The entire area of a human cornea could be imaged in vivo with two OCT measurements: temporal and nasal. The commonly used MIP images of the cornea are shown in Figs. 4(a) and 4(b). Although the artifacts due to motion have been corrected, the stromal nerves were too thin compared with the imaging range of $10\times 10{\mathrm{mm}}^2$. Thus, multiscale line detectors¹⁸ and a simple grayscale morphological operator were utilized with the MIP image to enhance its visibility. Figures 4(c) and 4(d) are the same images shown in (a) and (b) that have been image processed to intentionally thicken the nerves. These images clearly show several branched and threadlike corneal nerves distributed in the stromal region.

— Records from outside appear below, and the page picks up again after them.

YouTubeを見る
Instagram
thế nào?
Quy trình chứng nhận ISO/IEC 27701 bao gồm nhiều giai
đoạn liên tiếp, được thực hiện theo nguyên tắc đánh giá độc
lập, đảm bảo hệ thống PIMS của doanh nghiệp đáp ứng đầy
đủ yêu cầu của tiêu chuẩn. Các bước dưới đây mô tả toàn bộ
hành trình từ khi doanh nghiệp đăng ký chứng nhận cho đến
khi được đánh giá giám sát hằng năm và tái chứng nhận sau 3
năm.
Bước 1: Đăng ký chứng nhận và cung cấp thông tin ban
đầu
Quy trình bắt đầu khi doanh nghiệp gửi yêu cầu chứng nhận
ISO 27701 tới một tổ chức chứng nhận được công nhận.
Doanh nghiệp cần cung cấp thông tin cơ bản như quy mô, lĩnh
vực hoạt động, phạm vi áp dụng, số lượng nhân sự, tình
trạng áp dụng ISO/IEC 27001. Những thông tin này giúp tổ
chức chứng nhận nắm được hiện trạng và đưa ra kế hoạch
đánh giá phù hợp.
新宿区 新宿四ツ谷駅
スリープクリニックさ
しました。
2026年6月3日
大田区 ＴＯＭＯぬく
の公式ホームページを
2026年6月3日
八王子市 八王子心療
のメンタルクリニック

This study shows that the proposed methodology has the potential to enable human corneal nerve imaging in vivo to assess the condition of corneal nerves and/or to minimize nerve injury during various surgical procedures. A more clinically meaningful experiment is currently being designed. The total number of A- and B-scans was adjusted so that the total data acquisition time to obtain one 3-D image became shorter than the TBUT. Because a subject’s movement during measurements is a significant problem in clinical applications of the anterior segment of the human eye in vivo, imaging with a minimal image acquisition time has been repeatedly attempted.^19,20 In our experiment, the data acquisition time, which was mainly limited by the repetition rate of the laser, was slightly shorter than the normal TBUT. Fortunately, this limitation could be resolved with a high-speed swept laser.²⁰ With the high-speed data acquisition enabled by this type of laser, we could use a higher numerical aperture (NA) objective lens with a finer scan density, which would increase the lateral resolution of the image and give more detailed information about the corneal stromal nerves distributed over the entire eye. The issues with the short depth of focus of a high NA lens can be reduced by introducing a tunable lens to change the focal point during measurements. The 4096 samples collected per A-line were too many considering the corneal depth of $\sim 3\mathrm{mm}$. Although oversampling is beneficial for FFT noise reduction and $k$-space conversion in general, it should often be reduced when possible to conserve resources in a practical system.

In summary, we have presented 3-D in vivo images of human corneal nerves taken with a high-speed FD-OCT system. The data acquisition time for a $10\times 10{\mathrm{mm}}^2$ anterior segment of the eye was 9.8 s, which is slightly shorter than the normal TBUT. The entire corneal area was imaged with just two FD-OCT measurements. Image distortions due to the subject’s motion during measurements were compensated for with a series of signal processing techniques. Axial motion artifacts were compensated for by realigning the A-scan data so the corneal surface image was flat. Lateral motion artifacts were compensated for by cross-correlating adjacent B-scan images. Although the keratocytes in the cornea hindered visualization of the stromal corneal nerves, they did enable cross correlation, which in turn calculated for lateral motion. The visibility of the corneal nerve fiber bundles was increased by rendering only the stromal region of the cornea. These efforts allowed us to successfully image the bundles of branched and threadlike corneal nerves in a human eye. However, for this technique to be clinically applicable, the data acquisition speed should be increased a little more. The recently released ultrahigh-speed swept source might enable this in the near future.